_EXERCISE DIRECTIONS_
Select every line below containing the word "IRAS".

_DATASET RECORDS_
************

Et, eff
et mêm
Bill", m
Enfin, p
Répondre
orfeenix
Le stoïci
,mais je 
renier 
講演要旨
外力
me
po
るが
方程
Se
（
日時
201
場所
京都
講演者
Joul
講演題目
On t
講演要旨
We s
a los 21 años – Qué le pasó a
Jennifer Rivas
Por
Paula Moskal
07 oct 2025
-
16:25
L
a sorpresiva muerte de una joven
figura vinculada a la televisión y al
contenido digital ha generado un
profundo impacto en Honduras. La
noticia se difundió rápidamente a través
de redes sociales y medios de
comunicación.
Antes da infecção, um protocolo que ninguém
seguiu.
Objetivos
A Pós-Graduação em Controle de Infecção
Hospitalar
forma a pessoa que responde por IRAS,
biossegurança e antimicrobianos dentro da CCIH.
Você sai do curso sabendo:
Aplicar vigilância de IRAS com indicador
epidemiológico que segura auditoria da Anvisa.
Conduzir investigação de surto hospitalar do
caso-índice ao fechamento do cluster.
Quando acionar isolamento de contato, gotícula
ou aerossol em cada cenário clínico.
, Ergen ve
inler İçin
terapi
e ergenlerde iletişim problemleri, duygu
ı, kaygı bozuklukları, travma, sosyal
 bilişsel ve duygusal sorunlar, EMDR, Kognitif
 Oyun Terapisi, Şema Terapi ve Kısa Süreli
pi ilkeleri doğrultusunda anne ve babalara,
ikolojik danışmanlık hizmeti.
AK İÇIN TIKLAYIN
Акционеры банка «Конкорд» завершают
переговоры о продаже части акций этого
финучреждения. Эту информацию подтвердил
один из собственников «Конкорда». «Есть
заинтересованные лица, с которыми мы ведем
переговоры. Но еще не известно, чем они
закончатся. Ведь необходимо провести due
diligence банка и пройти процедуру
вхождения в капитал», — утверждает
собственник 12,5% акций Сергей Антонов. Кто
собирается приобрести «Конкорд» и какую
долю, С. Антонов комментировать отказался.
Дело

************

_RESPONSE TO THIS TASK_
forma a pessoa que responde por IRAS,
Aplicar vigilância de IRAS com indicador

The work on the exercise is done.